-- Data provided follows --

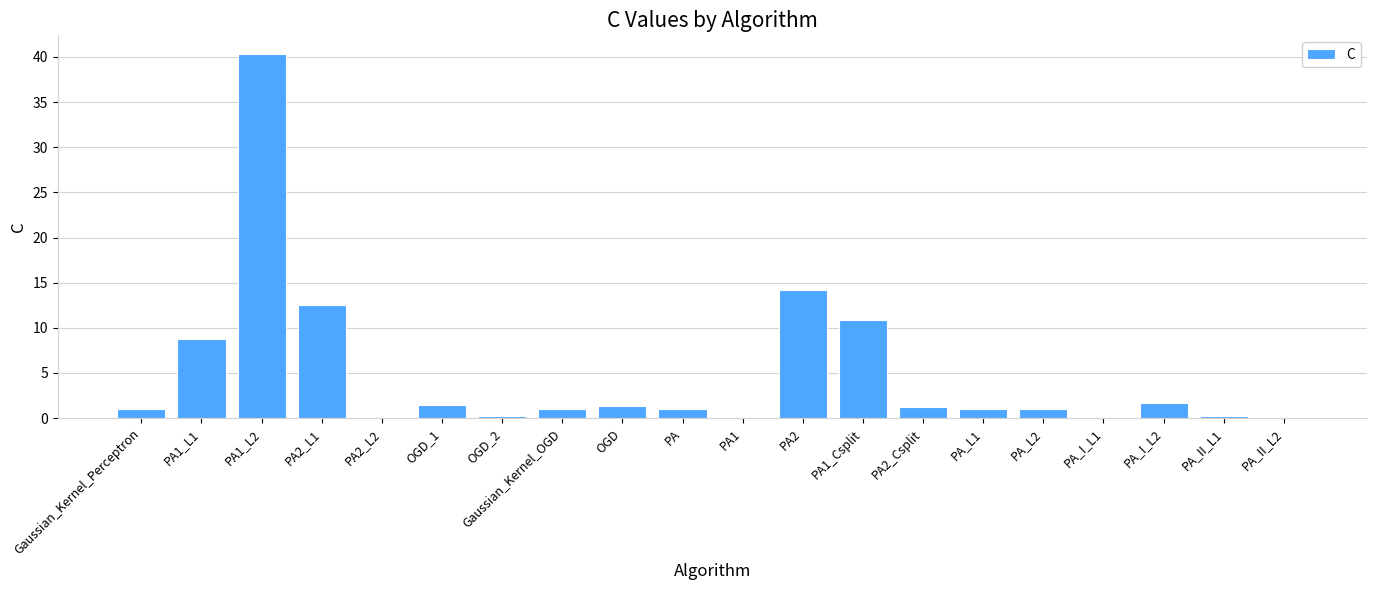

How many categories are shown in the chart?

20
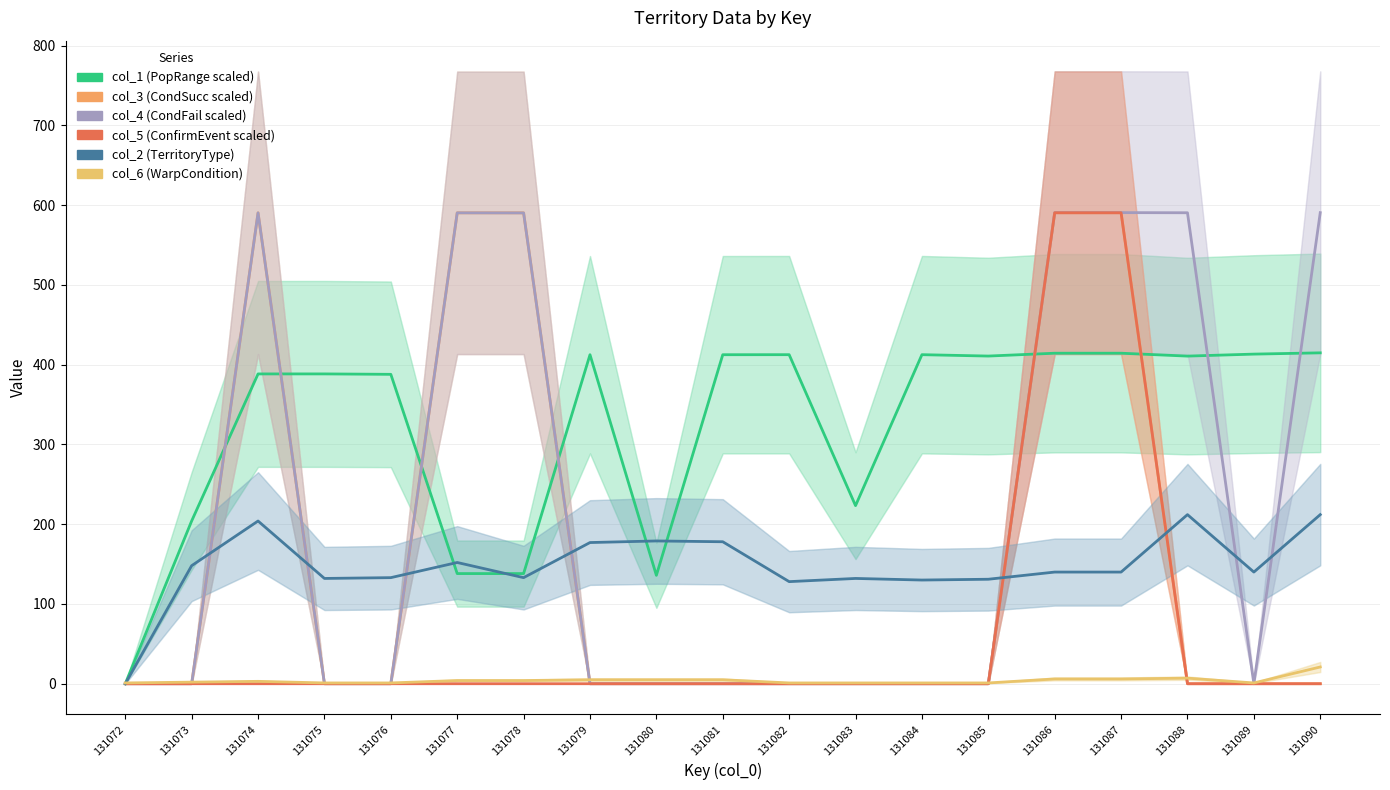

What are all the series names shown in the legend?

col_1 (PopRange scaled), col_3 (CondSucc scaled), col_4 (CondFail scaled), col_5 (ConfirmEvent scaled), col_2 (TerritoryType), col_6 (WarpCondition)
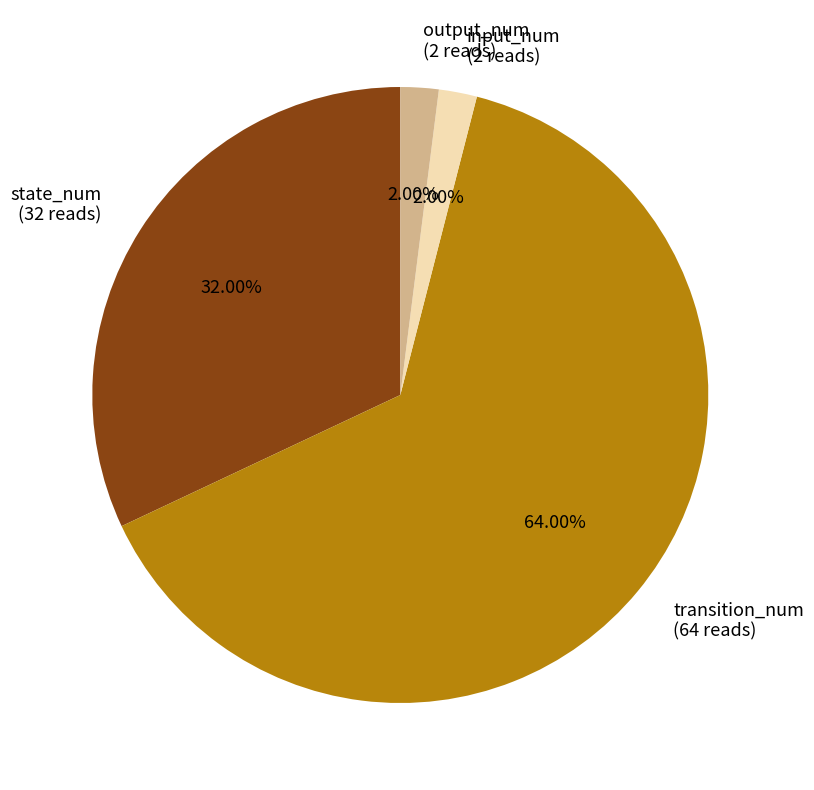

Do input_num and transition_num together represent more than half of the pie?

Yes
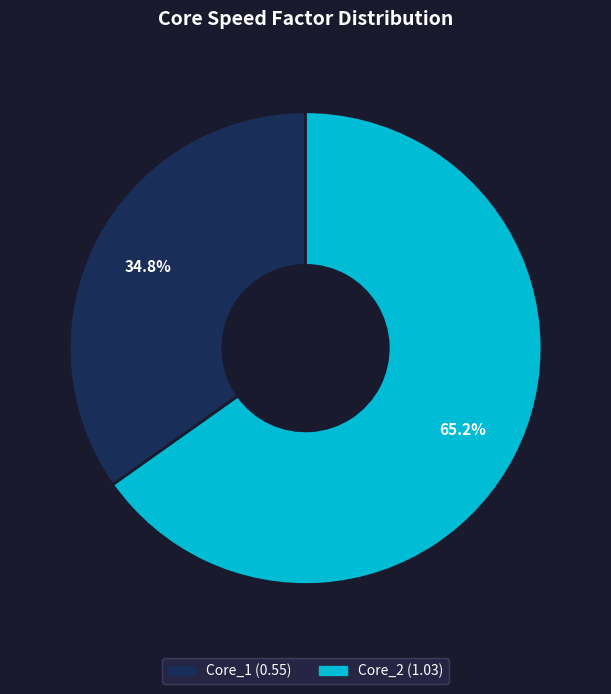

The Core_2 slice represents 57% of the pie. True or false?

False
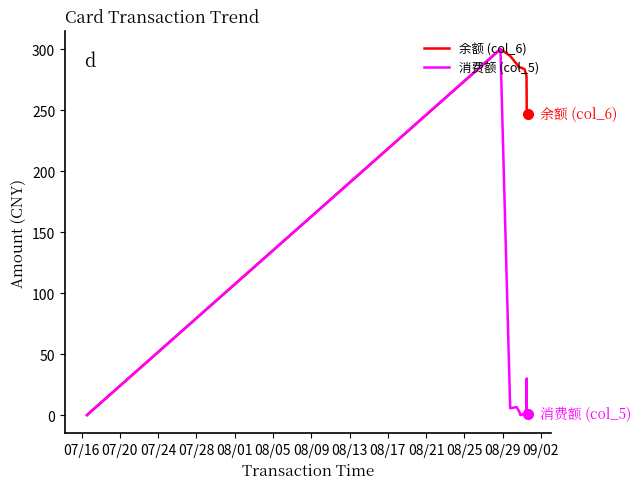

List the series in order of their peak value, highest first.

余额 (col_6), 消费额 (col_5)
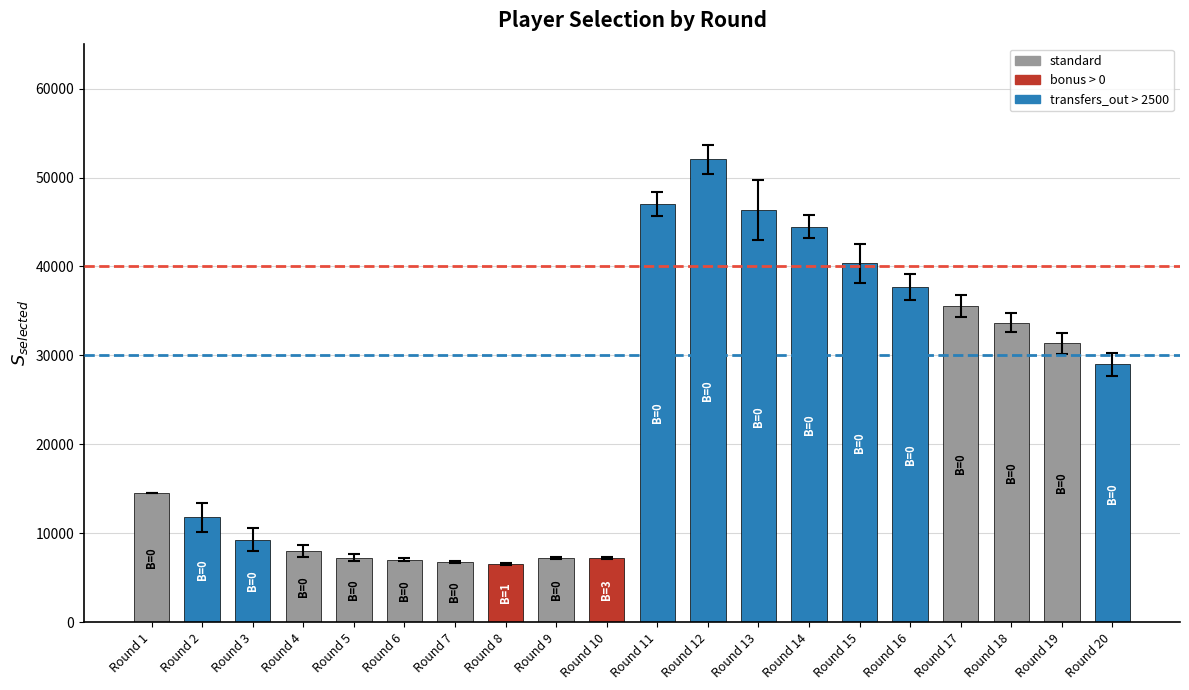

What is the sum of the values at Round 1 and Round 19?

45927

-- Data provided concluded --

# Task brief
Pull out every line of the data above that contains the word "What".

# Final answer
What are all the series names shown in the legend?
What is the sum of the values at Round 1 and Round 19?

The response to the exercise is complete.